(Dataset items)
☆ ☆ ☆ ☆ ☆ ☆ ☆

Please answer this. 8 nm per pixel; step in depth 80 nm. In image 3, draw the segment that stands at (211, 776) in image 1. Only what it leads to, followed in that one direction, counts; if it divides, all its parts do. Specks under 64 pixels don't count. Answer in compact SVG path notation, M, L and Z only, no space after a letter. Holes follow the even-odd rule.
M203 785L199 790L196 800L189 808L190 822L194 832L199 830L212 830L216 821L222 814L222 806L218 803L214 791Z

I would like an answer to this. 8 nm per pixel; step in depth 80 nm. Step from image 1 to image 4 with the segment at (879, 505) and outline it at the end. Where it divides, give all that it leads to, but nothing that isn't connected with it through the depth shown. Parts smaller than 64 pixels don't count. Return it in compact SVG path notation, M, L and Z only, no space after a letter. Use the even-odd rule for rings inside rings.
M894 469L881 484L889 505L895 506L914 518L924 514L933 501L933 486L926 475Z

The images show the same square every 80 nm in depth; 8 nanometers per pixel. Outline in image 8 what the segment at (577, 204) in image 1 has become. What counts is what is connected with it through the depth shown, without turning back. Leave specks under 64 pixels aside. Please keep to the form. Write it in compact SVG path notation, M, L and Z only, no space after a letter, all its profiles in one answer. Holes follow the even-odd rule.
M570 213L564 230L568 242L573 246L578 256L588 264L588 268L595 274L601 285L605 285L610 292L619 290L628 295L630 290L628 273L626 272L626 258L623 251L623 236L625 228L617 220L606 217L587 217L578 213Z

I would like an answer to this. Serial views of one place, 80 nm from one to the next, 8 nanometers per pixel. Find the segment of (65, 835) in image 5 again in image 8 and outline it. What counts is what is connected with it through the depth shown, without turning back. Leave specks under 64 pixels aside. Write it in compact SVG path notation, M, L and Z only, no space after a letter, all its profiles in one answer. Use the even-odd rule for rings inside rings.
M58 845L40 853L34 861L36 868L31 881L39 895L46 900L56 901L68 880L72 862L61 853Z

☆ ☆ ☆ ☆ ☆ ☆ ☆

A complete and exact repetition of the entries is required.

Please answer this. 8 nm per pixel; step in depth 80 nm. In image 3, draw the segment that stands at (211, 776) in image 1. Only what it leads to, followed in that one direction, counts; if it divides, all its parts do. Specks under 64 pixels don't count. Answer in compact SVG path notation, M, L and Z only, no space after a letter. Holes follow the even-odd rule.
M203 785L199 790L196 800L189 808L190 822L194 832L199 830L212 830L216 821L222 814L222 806L218 803L214 791Z

I would like an answer to this. 8 nm per pixel; step in depth 80 nm. Step from image 1 to image 4 with the segment at (879, 505) and outline it at the end. Where it divides, give all that it leads to, but nothing that isn't connected with it through the depth shown. Parts smaller than 64 pixels don't count. Return it in compact SVG path notation, M, L and Z only, no space after a letter. Use the even-odd rule for rings inside rings.
M894 469L881 484L889 505L895 506L914 518L924 514L933 501L933 486L926 475Z

The images show the same square every 80 nm in depth; 8 nanometers per pixel. Outline in image 8 what the segment at (577, 204) in image 1 has become. What counts is what is connected with it through the depth shown, without turning back. Leave specks under 64 pixels aside. Please keep to the form. Write it in compact SVG path notation, M, L and Z only, no space after a letter, all its profiles in one answer. Holes follow the even-odd rule.
M570 213L564 230L568 242L573 246L578 256L588 264L588 268L595 274L601 285L605 285L610 292L619 290L628 295L630 290L628 273L626 272L626 258L623 251L623 236L625 228L617 220L606 217L587 217L578 213Z

I would like an answer to this. Serial views of one place, 80 nm from one to the next, 8 nanometers per pixel. Find the segment of (65, 835) in image 5 again in image 8 and outline it. What counts is what is connected with it through the depth shown, without turning back. Leave specks under 64 pixels aside. Write it in compact SVG path notation, M, L and Z only, no space after a letter, all its profiles in one answer. Use the even-odd rule for rings inside rings.
M58 845L40 853L34 861L36 868L31 881L39 895L46 900L56 901L68 880L72 862L61 853Z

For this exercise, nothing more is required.